Enel Green Power Panamá, S.R.L. is a holding company that holds the ownership interests in the generation companies that EGP Central and South America currently owns in Panama.

 

Enel Fortuna S.A.

 

Enel Fortuna S.A. is a generation company that owns the Fortuna hydropower plant in Panama with a total installed capacity of 300 MW. Enel Green Power Panamá, S.R.L. holds a 50.06% interest in Enel Fortuna S.A., and the Government of Panama holds the remaining 49.94% interest.

 

Enel Solar, S.R.L.

 

Enel Solar, S.R.L is a generation company that owns the Estrella Solar, Milton Solar, Chiriquí, Sol Real, Solar Caldera, Solar David, and Vista Alegre solar facilities in Panama with a total aggregate installed capacity of 62 MW.

 

Generadora Solar Tolé, S.R.L.

→ **DATASET ENTRIES**:
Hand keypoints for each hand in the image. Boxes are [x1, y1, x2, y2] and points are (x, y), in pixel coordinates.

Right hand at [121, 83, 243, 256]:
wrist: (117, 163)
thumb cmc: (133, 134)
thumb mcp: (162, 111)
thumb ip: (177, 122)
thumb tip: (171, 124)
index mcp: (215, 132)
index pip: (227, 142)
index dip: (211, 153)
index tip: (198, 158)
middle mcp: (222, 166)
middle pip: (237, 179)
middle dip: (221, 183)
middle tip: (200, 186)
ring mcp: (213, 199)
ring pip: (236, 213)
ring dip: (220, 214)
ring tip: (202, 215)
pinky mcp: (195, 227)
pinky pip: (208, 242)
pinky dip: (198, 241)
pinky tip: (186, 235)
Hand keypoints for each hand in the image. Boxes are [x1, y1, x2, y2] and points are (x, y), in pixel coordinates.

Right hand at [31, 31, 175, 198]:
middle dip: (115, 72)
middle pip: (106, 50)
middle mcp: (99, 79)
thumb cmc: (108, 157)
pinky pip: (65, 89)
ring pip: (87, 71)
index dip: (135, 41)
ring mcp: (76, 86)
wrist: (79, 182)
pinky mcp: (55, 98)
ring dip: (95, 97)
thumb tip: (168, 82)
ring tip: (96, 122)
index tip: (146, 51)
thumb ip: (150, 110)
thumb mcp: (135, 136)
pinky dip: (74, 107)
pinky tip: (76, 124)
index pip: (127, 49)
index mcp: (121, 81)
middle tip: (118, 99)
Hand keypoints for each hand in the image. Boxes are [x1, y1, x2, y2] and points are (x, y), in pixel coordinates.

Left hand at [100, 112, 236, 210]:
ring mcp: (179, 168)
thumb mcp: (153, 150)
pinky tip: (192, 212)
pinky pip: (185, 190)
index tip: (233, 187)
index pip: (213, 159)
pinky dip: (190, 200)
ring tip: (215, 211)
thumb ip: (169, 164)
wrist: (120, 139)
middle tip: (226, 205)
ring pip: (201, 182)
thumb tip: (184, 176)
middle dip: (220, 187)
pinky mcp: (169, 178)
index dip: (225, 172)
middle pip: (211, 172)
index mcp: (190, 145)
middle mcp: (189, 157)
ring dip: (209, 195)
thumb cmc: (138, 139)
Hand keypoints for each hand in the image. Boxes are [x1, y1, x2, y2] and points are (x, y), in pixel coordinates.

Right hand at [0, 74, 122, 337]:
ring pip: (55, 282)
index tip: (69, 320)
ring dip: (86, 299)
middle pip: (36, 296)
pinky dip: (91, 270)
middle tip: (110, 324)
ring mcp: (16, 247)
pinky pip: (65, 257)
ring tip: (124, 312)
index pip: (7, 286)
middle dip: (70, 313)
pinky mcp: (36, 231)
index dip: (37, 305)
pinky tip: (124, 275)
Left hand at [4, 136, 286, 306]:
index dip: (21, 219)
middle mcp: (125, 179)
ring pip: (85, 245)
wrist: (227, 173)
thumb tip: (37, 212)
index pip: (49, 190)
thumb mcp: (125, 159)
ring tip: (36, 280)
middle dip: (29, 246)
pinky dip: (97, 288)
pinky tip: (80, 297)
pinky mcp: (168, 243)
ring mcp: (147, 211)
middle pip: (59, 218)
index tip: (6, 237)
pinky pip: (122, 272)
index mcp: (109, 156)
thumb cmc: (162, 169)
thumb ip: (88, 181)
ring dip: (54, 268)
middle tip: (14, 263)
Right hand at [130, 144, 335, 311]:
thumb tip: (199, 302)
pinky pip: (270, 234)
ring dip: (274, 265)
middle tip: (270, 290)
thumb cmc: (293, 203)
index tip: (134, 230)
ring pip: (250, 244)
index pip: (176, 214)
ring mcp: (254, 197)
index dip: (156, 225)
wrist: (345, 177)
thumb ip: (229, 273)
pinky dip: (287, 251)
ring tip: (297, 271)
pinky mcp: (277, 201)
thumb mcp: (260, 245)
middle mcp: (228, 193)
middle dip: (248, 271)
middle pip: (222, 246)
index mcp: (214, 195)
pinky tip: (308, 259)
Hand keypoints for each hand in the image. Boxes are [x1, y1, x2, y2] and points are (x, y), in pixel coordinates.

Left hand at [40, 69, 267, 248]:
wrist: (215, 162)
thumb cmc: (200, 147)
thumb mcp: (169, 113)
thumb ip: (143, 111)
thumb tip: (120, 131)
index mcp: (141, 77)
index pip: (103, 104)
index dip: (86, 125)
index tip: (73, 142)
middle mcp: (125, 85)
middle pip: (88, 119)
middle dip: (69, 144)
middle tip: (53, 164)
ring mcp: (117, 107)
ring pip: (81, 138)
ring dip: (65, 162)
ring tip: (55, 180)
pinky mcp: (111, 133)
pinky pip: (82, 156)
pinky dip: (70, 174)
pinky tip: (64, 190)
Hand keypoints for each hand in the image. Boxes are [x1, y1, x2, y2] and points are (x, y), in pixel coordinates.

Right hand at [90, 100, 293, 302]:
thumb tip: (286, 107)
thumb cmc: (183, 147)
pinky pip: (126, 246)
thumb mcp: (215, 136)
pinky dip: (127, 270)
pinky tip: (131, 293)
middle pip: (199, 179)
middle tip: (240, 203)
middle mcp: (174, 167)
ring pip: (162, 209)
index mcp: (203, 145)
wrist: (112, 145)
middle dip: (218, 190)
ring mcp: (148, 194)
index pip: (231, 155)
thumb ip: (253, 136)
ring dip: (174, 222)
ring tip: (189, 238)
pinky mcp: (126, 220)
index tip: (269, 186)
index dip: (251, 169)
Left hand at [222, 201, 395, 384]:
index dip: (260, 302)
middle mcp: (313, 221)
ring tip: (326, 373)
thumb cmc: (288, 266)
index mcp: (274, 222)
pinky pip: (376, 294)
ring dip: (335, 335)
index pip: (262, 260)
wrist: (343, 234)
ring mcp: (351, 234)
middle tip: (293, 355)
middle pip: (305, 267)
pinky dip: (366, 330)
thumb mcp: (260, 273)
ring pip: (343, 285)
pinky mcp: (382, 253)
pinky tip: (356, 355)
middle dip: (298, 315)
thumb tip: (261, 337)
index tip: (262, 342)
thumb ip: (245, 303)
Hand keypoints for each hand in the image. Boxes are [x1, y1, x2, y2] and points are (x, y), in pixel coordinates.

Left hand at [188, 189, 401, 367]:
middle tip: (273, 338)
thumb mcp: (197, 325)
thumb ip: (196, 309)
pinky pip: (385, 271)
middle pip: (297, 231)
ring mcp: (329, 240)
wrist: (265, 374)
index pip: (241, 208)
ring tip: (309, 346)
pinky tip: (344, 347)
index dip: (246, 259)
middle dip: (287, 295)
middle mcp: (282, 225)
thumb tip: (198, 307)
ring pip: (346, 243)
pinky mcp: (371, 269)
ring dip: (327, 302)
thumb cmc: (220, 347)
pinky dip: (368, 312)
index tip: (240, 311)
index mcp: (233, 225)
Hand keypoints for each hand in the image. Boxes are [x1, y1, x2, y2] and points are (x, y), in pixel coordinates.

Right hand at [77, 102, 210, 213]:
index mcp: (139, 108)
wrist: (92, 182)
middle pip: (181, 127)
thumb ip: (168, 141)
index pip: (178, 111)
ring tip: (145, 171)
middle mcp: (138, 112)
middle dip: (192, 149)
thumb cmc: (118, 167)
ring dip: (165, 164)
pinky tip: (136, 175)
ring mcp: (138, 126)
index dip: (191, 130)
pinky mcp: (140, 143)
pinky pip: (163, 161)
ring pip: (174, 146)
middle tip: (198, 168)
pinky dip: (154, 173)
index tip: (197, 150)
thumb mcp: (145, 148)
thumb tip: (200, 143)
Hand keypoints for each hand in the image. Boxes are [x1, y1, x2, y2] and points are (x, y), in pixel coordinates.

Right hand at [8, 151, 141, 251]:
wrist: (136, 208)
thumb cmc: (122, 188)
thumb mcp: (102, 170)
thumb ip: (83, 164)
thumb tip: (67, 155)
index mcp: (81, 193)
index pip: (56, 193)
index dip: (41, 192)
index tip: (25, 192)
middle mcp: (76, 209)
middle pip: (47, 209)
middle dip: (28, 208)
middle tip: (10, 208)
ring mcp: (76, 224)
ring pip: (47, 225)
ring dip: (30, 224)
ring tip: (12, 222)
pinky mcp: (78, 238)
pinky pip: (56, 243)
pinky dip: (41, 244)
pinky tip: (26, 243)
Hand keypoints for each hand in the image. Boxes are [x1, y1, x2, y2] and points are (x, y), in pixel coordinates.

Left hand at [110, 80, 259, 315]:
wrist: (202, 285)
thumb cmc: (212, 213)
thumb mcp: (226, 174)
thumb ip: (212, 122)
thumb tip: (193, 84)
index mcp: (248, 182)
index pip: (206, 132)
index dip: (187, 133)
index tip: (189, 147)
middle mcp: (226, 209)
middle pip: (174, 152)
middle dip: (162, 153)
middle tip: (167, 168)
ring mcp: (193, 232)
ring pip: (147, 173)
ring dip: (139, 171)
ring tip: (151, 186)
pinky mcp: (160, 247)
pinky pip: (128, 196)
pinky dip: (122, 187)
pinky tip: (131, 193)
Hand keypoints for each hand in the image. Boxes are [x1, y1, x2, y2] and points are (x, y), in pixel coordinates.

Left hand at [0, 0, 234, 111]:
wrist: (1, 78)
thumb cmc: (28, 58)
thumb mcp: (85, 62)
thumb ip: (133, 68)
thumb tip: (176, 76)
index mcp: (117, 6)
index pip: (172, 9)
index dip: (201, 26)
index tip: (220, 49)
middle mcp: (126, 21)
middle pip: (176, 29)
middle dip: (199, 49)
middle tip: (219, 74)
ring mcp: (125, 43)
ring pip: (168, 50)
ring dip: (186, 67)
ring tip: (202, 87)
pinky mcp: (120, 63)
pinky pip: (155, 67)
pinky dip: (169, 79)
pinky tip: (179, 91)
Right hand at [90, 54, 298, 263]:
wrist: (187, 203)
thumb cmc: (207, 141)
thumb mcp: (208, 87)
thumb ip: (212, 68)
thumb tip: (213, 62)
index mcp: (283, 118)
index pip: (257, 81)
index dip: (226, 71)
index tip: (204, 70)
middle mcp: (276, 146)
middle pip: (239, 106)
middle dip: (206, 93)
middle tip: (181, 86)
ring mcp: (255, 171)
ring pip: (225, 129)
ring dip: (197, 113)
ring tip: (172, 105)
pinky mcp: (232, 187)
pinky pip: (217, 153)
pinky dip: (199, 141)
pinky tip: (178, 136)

→ **CHECK YOUR UNDERSTANDING**:
1. Answer the following questions about the passage on Enel Green Power Panamá's generation companies.
(a) What is the total installed capacity of the Fortuna hydropower plant?
(b) What percentage interest in Enel Fortuna S.A. does the Government of Panama hold?
(c) What is the total aggregate installed capacity of the solar facilities owned by Enel Solar, S.R.L.?
2. Carry on the passage on Enel Green Power Panamá's generation companies from the point where it stops.

→ **RESPONSES BY ITEM NUMBER**:
1.
(a) 300 MW
(b) 49.94%
(c) 62 MW

2.
Generadora Solar Tolé, S.R.L is a project company that owns the Jagüito solar project under construction in Panama. It consists of a 13 MW solar power plant with an expected total installed capacity of 13 MW.

 

Peru

 

Enel Green Power Perú S.A.C.

 

Enel Green Power Perú S.A.C. is a holding company that holds the ownership interests in the generation companies that EGP Central and South America currently owns in Peru.

 

Argentina

 

Enel Green Power Argentina S.A.

 

Enel Green Power Argentina S.A. is a holding company that holds the ownership interests in the generation company that EGP Central and South America currently owns in Argentina.

 

Energía y Servicios South America S.p.A.

 

Energía y Servicios South America S.p.A. is a Chilean holding company that holds minority ownership interests in Enel Green Power Argentina S.A. and Enel Green Power Panamá, S.R.L., the holding companies of the generation companies in Argentina and Panama, respectively, and a 100% ownership interest in Enel Green Power Costa Rica S.A., the Costa Rican holding company for the generation companies in Costa Rica.

 

C. Property, Plants, and Equipment.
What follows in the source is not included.